I'm looking for a LLMD in the Syracuse, NY area. I read the rules and understand that people can't post their info, only their names. Which is fine by me, I'm just looking to be pointed in the correct direction.
Found a tick in my son, removed it and the tick was sent for testing. The tick did carry lyme disease so my son's PCP called to schedule bloodwork. The bloodwork was done yesterday. I understand that it will be a few weeks before the bloodwork comes back.
My husband has also found ticks on him (2 on the same day as my son's was found) and a few in previous years. He has never been to see the MD about them. We are scheduling him an appt this week.
I had a tick a few years back, and was prescribed a dose of doxy. The tick wasn't sent to be tested and I was never tested. My son's PCP recommend I be tested as well due to my medical history. Especially being diagnosed with juvenile rheumatoid arthritis (JRA) when I was 5. I had unexplained fevers and joint pain. The blood test back then did show I had inflamation, the doctor couldn't pinpoint where it was coming from. I have spent a lot of time in Connecticut (Groton/Lyme area to be exact). I am now 31 and have had MAAANY symptoms of Lyme throughout my whole life, aches and pains, depression, fatigue, herniated disks, arthritis, and the list goes on and on.
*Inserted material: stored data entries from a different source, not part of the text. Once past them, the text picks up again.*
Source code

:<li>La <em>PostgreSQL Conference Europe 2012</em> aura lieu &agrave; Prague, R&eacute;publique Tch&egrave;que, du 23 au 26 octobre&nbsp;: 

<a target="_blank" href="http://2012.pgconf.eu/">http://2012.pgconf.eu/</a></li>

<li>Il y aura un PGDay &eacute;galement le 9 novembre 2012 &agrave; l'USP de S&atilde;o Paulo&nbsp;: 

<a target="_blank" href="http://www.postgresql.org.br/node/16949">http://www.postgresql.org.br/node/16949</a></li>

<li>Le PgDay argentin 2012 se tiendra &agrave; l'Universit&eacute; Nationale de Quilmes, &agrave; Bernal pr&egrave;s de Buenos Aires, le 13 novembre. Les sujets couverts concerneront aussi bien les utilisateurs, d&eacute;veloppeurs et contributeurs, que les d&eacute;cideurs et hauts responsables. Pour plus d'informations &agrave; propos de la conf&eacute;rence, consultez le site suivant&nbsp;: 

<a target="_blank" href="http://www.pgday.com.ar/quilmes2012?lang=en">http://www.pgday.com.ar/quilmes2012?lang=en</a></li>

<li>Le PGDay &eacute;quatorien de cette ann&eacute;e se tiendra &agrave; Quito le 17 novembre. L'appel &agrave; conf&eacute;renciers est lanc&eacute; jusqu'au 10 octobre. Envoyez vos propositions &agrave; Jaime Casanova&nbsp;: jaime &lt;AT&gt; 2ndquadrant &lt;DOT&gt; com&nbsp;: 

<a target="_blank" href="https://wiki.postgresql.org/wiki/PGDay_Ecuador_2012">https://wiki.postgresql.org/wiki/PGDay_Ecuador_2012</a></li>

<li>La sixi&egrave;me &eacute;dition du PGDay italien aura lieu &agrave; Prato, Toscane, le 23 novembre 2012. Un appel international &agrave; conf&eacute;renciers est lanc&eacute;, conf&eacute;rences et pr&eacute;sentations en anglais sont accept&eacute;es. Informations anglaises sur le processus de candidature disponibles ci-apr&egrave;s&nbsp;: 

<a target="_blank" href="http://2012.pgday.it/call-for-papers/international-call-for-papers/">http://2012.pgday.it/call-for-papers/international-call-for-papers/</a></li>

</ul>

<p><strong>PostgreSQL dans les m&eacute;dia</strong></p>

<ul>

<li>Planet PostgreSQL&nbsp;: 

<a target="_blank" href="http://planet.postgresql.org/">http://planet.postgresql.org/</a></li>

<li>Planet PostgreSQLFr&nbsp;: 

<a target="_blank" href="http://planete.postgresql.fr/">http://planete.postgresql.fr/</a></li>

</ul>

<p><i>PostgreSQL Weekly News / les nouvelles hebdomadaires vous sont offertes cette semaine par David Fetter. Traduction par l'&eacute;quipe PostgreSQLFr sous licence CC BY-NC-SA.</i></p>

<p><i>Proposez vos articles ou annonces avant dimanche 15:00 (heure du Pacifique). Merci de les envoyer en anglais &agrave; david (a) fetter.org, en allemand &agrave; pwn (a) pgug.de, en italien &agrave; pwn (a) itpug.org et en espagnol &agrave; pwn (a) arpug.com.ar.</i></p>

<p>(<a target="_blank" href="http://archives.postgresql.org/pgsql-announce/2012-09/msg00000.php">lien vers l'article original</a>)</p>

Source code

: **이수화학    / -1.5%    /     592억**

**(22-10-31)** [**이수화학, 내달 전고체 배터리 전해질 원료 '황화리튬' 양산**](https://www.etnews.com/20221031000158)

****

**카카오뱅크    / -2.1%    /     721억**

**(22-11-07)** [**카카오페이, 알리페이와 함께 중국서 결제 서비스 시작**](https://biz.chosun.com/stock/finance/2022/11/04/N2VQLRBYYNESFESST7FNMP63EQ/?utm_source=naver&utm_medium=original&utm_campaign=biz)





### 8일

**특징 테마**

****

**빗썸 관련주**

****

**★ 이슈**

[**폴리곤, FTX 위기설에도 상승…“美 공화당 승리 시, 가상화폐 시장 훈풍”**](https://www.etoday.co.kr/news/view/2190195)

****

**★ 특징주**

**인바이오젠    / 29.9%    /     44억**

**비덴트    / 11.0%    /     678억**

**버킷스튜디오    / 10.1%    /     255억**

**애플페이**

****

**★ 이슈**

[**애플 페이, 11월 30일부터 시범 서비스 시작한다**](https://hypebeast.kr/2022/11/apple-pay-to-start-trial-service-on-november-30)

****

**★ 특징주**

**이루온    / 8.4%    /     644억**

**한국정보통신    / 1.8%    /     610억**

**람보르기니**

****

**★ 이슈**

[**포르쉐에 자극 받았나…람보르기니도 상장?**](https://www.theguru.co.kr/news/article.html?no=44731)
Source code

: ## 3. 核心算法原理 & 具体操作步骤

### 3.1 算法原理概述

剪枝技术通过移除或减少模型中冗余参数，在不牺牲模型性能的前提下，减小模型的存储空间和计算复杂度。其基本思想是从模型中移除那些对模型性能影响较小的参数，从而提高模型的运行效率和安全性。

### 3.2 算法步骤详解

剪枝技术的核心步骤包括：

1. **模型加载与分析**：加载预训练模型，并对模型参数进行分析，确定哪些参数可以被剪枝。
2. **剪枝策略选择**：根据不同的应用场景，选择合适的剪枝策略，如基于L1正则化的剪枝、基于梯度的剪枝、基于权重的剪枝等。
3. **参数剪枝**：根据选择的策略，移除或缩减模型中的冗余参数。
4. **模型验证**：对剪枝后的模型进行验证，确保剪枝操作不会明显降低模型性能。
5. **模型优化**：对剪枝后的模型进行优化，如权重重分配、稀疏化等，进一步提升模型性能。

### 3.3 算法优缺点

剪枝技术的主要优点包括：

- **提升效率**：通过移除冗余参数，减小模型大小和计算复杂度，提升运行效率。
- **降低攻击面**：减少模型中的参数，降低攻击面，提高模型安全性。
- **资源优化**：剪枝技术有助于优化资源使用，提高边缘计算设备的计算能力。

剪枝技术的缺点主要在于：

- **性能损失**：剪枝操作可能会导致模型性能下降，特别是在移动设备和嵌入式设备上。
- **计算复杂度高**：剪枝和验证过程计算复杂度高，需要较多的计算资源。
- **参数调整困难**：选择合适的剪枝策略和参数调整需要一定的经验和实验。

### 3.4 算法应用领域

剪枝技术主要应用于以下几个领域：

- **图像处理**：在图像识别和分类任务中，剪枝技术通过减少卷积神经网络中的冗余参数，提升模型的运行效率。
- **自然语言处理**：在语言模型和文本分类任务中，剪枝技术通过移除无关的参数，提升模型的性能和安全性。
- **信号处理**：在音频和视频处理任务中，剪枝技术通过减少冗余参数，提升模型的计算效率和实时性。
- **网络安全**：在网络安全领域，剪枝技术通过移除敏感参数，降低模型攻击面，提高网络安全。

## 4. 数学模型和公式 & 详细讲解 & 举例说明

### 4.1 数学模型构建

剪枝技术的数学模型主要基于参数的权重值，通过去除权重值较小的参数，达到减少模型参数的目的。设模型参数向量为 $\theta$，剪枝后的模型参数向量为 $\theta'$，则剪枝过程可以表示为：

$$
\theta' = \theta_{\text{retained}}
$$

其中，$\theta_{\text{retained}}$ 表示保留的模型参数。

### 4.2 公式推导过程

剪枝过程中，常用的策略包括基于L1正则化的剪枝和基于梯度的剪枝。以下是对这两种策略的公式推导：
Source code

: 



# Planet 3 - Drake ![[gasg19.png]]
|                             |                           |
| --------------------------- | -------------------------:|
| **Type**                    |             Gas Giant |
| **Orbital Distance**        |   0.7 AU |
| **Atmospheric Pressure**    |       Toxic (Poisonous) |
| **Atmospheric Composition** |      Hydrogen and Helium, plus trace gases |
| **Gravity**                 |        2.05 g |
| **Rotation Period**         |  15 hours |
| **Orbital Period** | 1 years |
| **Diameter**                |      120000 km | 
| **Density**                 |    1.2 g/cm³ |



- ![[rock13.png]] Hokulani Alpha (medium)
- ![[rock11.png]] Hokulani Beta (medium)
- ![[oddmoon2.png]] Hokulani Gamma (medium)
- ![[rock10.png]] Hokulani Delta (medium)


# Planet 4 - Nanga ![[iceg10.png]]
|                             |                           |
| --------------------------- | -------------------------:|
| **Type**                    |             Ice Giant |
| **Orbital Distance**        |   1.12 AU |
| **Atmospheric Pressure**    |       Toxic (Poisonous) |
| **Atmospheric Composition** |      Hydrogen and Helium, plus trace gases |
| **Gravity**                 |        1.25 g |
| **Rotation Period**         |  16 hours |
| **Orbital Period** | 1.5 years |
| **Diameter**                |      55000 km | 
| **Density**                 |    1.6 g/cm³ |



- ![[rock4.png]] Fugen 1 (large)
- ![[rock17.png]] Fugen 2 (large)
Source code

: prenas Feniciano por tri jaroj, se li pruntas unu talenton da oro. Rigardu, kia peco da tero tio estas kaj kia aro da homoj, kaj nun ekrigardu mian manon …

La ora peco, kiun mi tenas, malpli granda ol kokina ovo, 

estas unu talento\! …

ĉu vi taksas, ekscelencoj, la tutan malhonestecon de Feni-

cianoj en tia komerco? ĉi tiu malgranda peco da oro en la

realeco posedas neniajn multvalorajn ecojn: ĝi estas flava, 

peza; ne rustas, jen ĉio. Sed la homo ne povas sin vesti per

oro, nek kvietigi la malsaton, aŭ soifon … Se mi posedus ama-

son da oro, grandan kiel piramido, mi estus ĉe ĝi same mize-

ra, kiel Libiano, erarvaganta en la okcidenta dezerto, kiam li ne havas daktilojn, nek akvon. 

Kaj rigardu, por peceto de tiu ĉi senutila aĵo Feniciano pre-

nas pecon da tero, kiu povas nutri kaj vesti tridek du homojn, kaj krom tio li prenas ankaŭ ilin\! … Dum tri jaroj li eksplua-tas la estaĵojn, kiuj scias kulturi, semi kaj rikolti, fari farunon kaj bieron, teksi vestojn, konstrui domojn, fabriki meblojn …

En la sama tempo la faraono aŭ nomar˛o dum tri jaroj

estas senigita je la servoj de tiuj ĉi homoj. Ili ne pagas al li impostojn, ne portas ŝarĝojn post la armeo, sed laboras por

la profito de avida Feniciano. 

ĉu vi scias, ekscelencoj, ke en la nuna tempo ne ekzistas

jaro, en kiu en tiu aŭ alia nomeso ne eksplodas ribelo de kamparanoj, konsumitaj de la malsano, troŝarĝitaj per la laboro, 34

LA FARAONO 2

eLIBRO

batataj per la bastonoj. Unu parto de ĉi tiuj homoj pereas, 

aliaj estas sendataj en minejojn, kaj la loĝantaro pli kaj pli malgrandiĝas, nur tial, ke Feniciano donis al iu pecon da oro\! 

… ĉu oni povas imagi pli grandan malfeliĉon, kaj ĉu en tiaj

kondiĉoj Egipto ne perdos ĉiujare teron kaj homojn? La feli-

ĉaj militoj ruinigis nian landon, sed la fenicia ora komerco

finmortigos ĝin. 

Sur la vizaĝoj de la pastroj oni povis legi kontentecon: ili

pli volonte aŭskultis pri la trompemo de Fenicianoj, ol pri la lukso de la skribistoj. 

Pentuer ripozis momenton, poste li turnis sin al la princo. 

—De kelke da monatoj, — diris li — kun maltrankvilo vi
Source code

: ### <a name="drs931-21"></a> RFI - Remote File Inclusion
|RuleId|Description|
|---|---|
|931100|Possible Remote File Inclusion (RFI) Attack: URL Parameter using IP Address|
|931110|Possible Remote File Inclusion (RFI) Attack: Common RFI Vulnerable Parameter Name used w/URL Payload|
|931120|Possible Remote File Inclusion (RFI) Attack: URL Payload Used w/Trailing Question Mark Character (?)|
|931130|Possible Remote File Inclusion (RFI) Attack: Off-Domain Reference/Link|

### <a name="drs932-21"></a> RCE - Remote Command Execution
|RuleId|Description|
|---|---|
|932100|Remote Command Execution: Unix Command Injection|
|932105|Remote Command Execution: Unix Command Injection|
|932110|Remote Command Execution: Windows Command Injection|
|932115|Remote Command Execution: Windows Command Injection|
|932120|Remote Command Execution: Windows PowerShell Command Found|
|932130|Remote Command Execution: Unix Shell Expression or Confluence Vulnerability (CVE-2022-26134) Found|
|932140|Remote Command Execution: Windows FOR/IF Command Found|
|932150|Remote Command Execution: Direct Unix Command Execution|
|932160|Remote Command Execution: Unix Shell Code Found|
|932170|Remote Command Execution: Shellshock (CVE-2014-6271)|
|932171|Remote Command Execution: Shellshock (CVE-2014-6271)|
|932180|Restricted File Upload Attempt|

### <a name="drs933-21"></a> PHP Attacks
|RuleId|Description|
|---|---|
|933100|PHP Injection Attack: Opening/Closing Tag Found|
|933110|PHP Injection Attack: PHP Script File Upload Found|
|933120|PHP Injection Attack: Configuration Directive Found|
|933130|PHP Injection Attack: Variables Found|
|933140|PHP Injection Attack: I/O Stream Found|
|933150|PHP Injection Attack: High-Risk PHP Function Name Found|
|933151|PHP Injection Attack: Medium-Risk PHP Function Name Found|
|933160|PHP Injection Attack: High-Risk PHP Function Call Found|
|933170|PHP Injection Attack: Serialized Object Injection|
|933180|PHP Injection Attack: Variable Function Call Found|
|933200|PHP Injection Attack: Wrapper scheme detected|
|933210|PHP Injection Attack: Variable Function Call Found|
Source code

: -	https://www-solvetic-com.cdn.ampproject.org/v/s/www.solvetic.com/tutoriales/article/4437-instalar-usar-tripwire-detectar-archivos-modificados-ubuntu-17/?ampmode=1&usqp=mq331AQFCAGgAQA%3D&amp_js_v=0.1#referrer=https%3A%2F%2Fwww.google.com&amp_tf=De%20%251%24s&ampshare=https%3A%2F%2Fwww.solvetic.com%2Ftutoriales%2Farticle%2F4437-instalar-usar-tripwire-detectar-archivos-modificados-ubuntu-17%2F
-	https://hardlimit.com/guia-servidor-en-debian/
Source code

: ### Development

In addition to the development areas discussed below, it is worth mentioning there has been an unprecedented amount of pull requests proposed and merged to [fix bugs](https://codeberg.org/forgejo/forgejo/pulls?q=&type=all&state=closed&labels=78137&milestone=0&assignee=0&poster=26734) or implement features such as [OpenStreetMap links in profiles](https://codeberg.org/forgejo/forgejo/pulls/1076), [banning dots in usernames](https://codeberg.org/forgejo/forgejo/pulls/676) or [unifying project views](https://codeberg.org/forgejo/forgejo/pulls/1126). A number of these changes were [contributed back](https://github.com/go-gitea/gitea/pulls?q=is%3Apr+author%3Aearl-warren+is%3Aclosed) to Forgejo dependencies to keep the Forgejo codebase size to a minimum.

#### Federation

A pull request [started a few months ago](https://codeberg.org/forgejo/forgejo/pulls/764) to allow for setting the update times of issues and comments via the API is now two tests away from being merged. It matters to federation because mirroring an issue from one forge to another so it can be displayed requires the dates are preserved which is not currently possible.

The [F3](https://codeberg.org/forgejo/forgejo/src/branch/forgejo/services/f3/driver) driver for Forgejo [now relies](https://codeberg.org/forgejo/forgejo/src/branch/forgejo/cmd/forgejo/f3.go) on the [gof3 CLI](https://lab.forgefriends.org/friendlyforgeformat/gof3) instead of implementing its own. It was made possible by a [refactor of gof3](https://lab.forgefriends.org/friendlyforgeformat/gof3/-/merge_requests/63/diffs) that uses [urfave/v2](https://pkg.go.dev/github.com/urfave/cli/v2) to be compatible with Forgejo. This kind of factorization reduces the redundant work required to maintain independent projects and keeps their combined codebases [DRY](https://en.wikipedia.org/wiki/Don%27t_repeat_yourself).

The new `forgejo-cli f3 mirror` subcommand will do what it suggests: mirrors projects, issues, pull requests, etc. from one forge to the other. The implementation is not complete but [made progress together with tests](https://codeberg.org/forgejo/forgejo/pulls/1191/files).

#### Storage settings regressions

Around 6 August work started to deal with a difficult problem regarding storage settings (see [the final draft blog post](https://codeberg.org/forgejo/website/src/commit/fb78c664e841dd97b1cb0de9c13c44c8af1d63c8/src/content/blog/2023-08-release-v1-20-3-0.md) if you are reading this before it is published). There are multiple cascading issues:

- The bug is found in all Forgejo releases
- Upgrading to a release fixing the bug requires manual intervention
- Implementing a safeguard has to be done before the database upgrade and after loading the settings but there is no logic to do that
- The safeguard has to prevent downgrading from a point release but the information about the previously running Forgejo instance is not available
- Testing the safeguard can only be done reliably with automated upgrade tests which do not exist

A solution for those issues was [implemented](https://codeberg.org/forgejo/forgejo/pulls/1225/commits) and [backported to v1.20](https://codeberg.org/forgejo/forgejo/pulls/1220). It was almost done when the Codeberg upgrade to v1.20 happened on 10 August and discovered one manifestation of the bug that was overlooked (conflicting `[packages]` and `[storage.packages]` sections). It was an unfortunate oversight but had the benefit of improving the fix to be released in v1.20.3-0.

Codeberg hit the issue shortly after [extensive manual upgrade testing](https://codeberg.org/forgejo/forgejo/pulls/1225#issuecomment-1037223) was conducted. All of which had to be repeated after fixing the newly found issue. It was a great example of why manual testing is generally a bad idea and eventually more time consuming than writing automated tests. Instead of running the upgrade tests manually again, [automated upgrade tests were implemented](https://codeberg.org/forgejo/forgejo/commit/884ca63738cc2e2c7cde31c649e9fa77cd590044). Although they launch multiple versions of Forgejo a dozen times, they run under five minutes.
I'd like my whole family to visit a doctor who is well versed in this debiliating disease (my father was finally diagnosed in 1996 after many years of symptoms), I still see him suffering now and I'd like to make sure that my family goes to someone very knoweldgable to make sure we take care of it properly. I have done some research since we found out about my son's tick carrying lyme and I am convinced that our PCP is doing the best they can, but I just don't feel that it is enough. HELP!
Please read the two sticky's at the top of this board "lyme newbies" and how to find an LLMD (lyme literate medical doctor). You might try ILADS or other lyme associations for names of honored LD doctors or just your own research -
"lyme disease and your area" - might be fruitful. Oftentimes, it is necessary to travel, as LLMDS are few and far between, but well worth it. A good Naturopath would also be someone to consider.